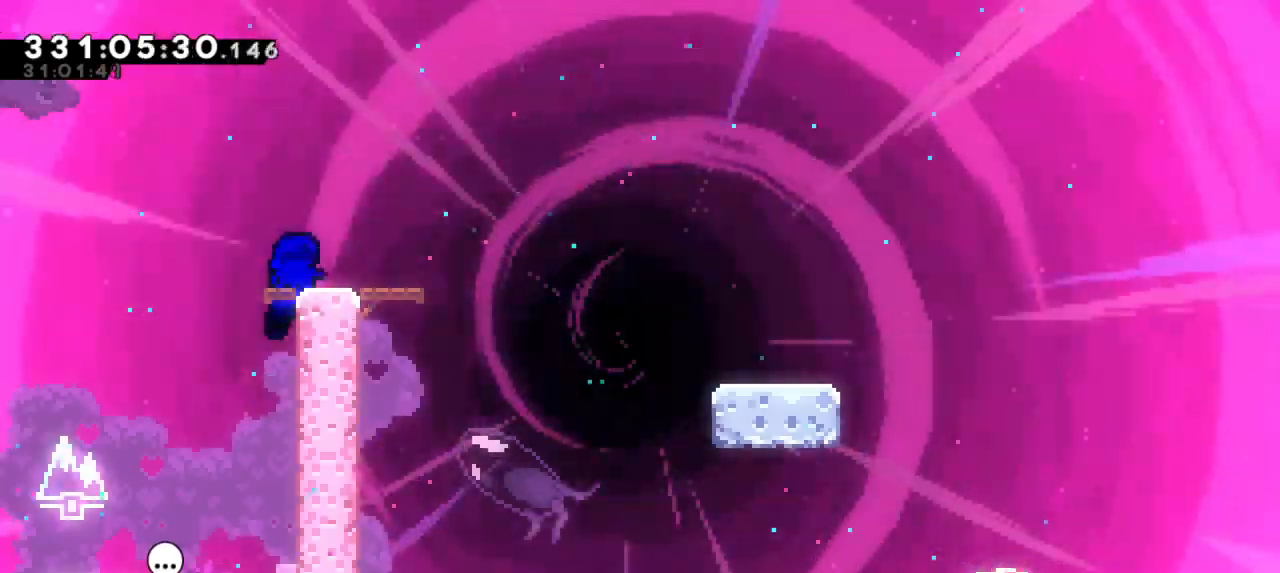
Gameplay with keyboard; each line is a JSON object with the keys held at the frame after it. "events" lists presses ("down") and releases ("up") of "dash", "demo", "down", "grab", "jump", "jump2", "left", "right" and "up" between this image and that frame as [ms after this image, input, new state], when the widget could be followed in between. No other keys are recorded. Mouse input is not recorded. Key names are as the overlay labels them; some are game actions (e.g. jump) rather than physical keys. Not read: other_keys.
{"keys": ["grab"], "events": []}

...

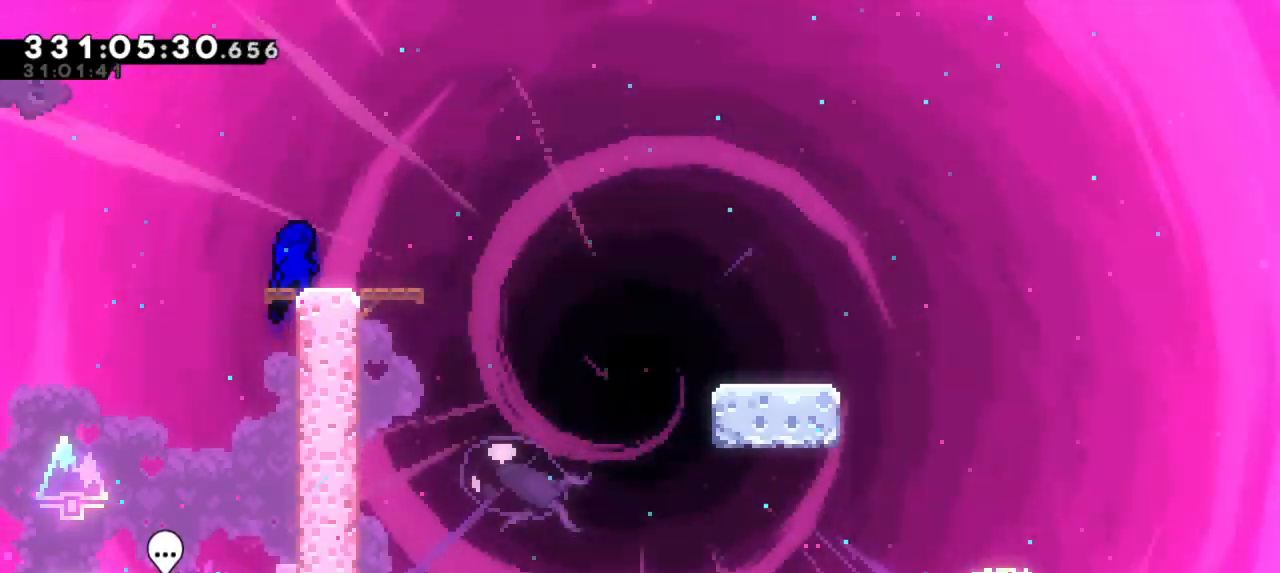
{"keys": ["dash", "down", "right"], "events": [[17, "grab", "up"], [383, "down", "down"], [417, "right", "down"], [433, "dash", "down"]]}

> [DIRECTIONS]: For each line of the entries that contains the word "dash", make a copy.

> [WRITTEN REPLY]:
Gameplay with keyboard; each line is a JSON object with the keys held at the frame after it. "events" lists presses ("down") and releases ("up") of "dash", "demo", "down", "grab", "jump", "jump2", "left", "right" and "up" between this image and that frame as [ms after this image, input, new state], when the widget could be followed in between. No other keys are recorded. Mouse input is not recorded. Key names are as the overlay labels them; some are game actions (e.g. jump) rather than physical keys. Not read: other_keys.
{"keys": ["dash", "down", "right"], "events": [[17, "grab", "up"], [383, "down", "down"], [417, "right", "down"], [433, "dash", "down"]]}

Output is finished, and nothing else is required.